Ink and Bone(66)
She dropped back a little more and watched as Momma turned the bend, lost in her own grief, certain that Penny was right behind her. It took a second for Penny to realize that she was alone. Momma was far ahead, and Bobo was nowhere to be seen. The voice was quiet. It had told her that she couldn’t leave until she convinced Momma to let Real Penny go. It was the same voice that told her to show herself, and then the clean man got shot. Her mommy told her that she didn’t have to listen to anyone except her family and her teachers, and the parents of her friends. The voice wasn’t any of those.
Maybe it was one of those other voices—like those of people who told you to keep secrets from your mommy, or who told you they had candy or lost a puppy and could you help, or who wanted you to try something that was very bad for you but would make you feel good at first. Maybe the voice was one of those. How were you supposed to know the difference? If there’s a little noise inside you that tells you something is wrong or bad or that your mommy wouldn’t like it, listen. That’s called your instinct. Always follow your instincts. There were too many voices. It was so much easier when your mommy or daddy just told you what to do.
Those tall, dark doorways, they called to her. What could the shadows hold that was worse than being chained in a room, alone, afraid, hurt? Were any monsters that lived in the woods worse than Poppa? The people she saw in the graveyard, they never hurt her. Zoe had not been afraid when it was her time to leave. And Real Penny wanted so badly to cross over that she begged her Momma to let go.
Penny moved slowly at first away from the footpath, waiting for Momma to come back. Then she moved a little faster, her heart a bird in the fragile cage of her chest. She had nothing—no water or food or even shoes. She didn’t have a coat. The most important step in survival happens long before you leave the comfort of your home, her daddy had told her. It’s all in the preparations you make for your journey.
Then she was in the trees. Then she was running, even though she was in pain. Something about the excitement of being away made everything hurt less, even the cold.
She had only made it a little way before she heard Momma screaming, her voice cutting through the night like the cry of a bird. Penny ran faster, rocks cutting at the bottoms of her feet and branches whipping at her face. But Penny didn’t stop.
She remembered, her body remembered, that she was the fastest girl in her PE class. That all the other kids, even the boys, dropped behind her when she ran, huffing and puffing. She dug deep the way her coach had told her, even though she was weaker than she had ever been, not wearing the bright orange sneakers that her brother said looked like flames when she ran.
All around her the trees were monsters, reaching high up into the sky. The ground was damp, full of debris—rocks and sticks cutting at the soles of her feet.
Penny! Penny! Momma was calling a frantic, desperate wail. The ground was a downward slope beneath her, and she let gravity pull her, making her faster, even as she knocked into trees, sliver branches slicing at her face. Twice she almost tripped and fell to the ground.
Breathe! Her coach would yell, let your breath carry you.
Penny liked him. He talked to her like an athlete, someone who knew her body could do amazing things, if only she could just tap into the strength inside. If only she believed that she was made of wind and air and sky, that she could fly, that she was lighter, brighter, faster than everyone else unlucky enough to be made from bone and muscle and thick heavy blood inside their veins.
The whispers were all around her, laughing, crying, jeering, cheering, a million voices, all saying something different. Penny ran even though it seemed like Momma was getting closer. She could hear the old woman rushing through the branches, hear her screaming.
Penny! Penny! It was so desperate, so very sad.
But the girl kept running because that wasn’t her name. It never had been. And now that she was free, she allowed the sound of her own name back into her head. Her name wasn’t Penny.
And so she ran. And she would have run faster, gone downhill because that was the way to go, according to what her daddy had told her.
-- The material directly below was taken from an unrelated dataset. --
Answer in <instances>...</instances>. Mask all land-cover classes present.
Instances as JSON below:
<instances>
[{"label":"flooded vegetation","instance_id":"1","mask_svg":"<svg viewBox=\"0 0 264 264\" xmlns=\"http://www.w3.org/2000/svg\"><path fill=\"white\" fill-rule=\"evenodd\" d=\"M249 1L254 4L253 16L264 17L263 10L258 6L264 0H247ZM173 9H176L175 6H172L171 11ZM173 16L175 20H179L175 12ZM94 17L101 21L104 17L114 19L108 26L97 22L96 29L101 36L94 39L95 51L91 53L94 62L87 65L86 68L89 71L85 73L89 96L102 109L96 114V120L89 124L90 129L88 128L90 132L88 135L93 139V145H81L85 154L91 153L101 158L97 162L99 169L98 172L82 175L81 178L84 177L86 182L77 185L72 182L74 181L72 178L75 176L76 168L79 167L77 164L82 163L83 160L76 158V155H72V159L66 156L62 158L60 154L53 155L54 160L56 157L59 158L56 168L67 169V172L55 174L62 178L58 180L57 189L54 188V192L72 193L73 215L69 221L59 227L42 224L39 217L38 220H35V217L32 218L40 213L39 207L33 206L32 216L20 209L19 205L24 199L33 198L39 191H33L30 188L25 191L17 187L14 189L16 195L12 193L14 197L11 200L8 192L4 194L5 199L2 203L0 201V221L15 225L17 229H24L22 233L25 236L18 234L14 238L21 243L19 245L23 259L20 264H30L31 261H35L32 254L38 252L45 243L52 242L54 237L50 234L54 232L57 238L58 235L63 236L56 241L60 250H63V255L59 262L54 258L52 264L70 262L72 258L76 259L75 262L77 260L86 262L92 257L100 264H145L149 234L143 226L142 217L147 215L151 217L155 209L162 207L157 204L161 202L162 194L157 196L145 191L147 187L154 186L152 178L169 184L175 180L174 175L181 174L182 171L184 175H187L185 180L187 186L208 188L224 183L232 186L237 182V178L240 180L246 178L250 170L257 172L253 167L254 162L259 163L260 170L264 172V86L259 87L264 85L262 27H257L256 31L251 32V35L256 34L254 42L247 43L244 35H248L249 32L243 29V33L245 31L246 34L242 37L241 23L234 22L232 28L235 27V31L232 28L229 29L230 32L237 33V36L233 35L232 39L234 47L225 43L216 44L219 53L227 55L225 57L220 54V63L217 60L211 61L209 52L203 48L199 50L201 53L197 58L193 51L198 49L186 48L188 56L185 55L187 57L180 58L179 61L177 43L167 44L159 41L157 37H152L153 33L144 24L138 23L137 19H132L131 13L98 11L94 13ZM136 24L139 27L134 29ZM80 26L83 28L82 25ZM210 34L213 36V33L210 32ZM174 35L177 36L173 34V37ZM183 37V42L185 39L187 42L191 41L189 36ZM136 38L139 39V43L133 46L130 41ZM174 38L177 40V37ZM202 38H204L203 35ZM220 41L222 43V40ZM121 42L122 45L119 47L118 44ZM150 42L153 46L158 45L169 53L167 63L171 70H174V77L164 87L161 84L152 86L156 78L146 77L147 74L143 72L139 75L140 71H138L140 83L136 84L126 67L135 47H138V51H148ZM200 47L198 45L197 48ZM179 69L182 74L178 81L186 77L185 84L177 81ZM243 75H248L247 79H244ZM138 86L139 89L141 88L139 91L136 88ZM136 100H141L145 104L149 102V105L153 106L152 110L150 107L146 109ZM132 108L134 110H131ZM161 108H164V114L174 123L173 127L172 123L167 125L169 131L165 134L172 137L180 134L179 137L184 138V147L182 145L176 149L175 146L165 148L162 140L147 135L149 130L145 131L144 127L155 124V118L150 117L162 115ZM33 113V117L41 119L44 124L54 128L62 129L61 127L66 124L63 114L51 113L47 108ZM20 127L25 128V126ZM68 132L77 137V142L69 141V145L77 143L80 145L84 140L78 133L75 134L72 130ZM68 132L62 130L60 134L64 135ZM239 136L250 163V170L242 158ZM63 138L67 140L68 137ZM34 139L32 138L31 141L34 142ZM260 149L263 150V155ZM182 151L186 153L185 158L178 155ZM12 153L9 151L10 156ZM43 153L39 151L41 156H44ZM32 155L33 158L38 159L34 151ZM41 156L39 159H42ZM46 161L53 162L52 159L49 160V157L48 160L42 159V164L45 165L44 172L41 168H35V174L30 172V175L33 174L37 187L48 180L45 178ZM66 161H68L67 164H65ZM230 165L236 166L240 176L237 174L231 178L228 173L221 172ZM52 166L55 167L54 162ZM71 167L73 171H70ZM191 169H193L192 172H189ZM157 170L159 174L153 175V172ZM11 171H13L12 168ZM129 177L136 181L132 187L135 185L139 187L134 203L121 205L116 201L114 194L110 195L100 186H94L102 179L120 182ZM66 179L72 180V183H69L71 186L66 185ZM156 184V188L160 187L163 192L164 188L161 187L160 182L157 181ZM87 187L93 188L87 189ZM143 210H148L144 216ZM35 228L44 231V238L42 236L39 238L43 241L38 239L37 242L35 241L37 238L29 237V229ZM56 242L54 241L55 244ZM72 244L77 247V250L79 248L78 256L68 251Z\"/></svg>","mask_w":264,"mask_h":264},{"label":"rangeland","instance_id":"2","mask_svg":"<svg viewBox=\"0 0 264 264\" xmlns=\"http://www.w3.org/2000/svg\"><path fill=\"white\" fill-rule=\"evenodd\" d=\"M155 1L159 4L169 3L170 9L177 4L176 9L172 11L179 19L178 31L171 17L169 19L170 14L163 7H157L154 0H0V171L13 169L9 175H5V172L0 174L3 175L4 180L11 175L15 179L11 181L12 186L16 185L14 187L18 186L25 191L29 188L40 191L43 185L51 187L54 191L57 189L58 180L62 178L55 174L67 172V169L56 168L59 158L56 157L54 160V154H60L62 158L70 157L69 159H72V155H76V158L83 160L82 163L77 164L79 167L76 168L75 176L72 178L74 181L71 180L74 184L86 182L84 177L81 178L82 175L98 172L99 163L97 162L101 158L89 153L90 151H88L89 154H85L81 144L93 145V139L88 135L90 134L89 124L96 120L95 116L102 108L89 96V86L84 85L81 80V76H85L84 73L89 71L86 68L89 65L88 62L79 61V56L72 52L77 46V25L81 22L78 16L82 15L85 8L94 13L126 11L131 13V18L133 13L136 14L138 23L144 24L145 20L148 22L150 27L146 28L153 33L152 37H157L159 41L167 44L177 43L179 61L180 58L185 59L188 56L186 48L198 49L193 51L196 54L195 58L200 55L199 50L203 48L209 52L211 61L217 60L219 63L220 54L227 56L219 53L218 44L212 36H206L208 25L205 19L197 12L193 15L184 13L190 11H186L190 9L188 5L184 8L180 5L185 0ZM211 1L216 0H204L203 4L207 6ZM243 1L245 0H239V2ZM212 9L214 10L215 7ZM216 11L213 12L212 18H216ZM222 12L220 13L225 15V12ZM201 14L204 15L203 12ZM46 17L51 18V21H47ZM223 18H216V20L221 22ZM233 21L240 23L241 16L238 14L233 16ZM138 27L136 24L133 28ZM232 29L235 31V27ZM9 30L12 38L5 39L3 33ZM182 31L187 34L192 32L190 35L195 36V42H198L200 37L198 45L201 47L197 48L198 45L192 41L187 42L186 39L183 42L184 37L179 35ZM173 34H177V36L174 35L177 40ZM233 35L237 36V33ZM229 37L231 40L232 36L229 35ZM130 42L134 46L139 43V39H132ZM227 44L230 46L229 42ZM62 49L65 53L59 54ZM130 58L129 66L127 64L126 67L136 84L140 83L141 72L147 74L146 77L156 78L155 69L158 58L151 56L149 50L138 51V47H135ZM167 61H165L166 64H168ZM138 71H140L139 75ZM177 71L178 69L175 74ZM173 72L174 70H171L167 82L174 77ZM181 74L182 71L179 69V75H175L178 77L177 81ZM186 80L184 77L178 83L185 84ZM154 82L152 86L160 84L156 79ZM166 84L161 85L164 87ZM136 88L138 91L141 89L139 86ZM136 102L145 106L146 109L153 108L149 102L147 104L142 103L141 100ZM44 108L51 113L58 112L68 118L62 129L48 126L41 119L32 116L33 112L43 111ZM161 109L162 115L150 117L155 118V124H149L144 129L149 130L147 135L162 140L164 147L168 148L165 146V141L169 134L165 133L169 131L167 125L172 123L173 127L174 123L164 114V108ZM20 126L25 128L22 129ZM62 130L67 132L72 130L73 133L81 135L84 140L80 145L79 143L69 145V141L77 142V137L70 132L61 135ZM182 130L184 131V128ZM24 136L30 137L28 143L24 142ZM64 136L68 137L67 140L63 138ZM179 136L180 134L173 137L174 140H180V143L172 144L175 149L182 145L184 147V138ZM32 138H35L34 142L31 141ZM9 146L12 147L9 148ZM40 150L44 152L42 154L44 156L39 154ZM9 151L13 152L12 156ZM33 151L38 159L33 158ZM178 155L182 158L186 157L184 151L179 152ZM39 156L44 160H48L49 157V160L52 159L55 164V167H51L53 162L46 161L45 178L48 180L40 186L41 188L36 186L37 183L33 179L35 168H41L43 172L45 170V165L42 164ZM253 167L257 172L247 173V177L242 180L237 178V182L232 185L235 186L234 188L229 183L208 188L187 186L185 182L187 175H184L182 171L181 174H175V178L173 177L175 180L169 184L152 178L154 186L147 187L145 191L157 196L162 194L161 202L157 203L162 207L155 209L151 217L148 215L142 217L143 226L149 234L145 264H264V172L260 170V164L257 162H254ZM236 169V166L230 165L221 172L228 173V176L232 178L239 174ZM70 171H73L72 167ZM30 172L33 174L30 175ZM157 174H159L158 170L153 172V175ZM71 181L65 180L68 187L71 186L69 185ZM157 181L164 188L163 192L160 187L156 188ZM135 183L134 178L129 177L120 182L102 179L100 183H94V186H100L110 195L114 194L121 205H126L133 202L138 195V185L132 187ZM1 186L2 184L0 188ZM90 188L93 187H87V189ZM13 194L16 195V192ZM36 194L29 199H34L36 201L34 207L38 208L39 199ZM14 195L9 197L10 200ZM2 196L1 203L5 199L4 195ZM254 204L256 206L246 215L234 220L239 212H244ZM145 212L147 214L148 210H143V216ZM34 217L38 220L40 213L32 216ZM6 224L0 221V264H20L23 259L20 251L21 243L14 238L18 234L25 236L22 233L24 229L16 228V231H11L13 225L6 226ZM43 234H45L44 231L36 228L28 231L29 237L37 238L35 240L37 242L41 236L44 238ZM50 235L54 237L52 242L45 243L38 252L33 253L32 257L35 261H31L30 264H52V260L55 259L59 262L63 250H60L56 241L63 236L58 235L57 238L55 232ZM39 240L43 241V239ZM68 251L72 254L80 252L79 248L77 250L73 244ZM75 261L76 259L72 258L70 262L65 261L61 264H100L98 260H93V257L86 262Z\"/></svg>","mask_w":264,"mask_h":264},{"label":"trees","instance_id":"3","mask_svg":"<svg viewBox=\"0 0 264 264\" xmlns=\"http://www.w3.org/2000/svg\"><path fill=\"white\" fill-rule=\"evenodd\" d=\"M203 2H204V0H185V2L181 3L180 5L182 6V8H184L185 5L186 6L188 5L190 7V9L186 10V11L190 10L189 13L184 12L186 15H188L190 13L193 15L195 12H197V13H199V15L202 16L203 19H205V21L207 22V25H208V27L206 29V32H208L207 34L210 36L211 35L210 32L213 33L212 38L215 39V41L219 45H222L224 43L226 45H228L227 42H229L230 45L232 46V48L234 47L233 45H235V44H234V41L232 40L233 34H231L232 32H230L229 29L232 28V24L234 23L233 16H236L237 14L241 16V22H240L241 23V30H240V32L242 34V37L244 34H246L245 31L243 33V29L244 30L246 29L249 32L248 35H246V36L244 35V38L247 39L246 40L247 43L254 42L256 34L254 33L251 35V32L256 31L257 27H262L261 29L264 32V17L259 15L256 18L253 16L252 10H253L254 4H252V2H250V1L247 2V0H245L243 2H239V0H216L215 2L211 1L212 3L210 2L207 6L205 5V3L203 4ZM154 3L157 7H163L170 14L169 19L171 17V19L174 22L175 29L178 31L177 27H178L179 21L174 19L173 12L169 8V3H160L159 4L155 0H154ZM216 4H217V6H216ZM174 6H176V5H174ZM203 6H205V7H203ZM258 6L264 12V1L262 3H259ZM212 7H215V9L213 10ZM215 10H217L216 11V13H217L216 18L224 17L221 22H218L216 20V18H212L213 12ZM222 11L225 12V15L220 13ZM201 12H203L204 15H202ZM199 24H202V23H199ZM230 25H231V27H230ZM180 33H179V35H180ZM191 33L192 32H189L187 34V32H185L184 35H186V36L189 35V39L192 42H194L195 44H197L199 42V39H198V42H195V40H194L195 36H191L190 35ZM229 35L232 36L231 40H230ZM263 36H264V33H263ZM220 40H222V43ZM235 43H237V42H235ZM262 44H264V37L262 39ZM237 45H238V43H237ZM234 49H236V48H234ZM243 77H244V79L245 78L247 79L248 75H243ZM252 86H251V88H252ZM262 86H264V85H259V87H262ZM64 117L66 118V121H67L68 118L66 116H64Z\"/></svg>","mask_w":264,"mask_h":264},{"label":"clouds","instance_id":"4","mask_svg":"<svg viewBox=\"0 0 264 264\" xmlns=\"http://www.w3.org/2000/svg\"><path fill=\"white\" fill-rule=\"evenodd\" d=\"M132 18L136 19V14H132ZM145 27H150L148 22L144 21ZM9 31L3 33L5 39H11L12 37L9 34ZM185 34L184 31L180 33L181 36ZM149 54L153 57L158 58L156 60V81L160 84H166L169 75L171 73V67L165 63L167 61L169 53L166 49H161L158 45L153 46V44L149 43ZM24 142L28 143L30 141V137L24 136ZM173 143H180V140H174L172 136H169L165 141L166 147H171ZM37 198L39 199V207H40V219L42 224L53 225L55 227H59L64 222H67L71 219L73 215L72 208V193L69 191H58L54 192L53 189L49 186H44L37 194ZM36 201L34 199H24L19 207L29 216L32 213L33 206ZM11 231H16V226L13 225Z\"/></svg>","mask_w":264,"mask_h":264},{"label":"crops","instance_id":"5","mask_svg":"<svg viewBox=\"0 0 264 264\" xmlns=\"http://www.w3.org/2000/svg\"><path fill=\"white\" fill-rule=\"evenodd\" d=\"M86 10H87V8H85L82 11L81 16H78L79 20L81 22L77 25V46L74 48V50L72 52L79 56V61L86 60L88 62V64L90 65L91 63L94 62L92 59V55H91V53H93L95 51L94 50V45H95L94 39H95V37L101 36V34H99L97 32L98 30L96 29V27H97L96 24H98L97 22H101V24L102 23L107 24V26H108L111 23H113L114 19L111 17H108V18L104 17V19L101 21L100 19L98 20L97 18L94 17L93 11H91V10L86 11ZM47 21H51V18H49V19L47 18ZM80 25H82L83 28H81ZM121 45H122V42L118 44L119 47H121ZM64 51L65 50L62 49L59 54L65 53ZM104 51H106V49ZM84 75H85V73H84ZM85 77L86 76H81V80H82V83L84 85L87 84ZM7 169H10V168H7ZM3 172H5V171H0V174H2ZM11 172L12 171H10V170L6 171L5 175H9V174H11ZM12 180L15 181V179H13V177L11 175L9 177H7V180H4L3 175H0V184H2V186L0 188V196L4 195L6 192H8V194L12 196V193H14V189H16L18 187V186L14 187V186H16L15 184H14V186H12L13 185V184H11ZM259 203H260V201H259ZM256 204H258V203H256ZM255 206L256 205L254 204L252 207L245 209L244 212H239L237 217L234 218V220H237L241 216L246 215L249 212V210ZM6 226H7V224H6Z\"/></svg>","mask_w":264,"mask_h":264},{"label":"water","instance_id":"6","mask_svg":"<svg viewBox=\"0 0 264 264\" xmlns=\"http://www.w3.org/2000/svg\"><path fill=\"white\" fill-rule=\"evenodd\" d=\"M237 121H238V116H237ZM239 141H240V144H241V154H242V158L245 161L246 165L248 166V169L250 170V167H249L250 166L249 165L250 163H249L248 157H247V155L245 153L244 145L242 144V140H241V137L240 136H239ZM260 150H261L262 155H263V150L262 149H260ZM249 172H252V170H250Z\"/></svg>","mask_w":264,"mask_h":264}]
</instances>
But then, ahead, she saw a bouncing light, small and round moving through the trees. What was it? Who was it? It was moving toward her, getting bigger. Momma was screeching and running behind her and the whispering in the trees was so loud and discordant, it filled her head.
She turned away from the light and slowed down, looking for a place to hide. She found the carved out hollow of a tree and tucked herself inside, deep into the wet, smelly wood. She was shivering—fear, exertion, cold. Footsteps, shuffling steps through the leaves. The beam of a flashlight glanced the tree in front of her; she squeezed herself far back into the hollow. Something with a lot of legs skittered across her bare foot, and she stifled a startled scream.
“New Penny.” Just a whisper. “I’ll help you get away from here. Where are you?”
Bobo. She stayed hidden. He couldn’t be trusted, not really.
“I can hear your teeth chattering.”
She clamped a hand over her mouth and realized that they had been chattering like a cartoon cold person’s teeth. She never thought that really happened. Her whole body was quaking, an involuntary palsy of cold and fear. She held her breath, waiting, willing her body to be quiet, to not betray her with whimpers and sharply exhaled breaths. Then Bobo’s face appeared in the opening of the tree, he shined his light onto her, and she covered her eyes against the beam.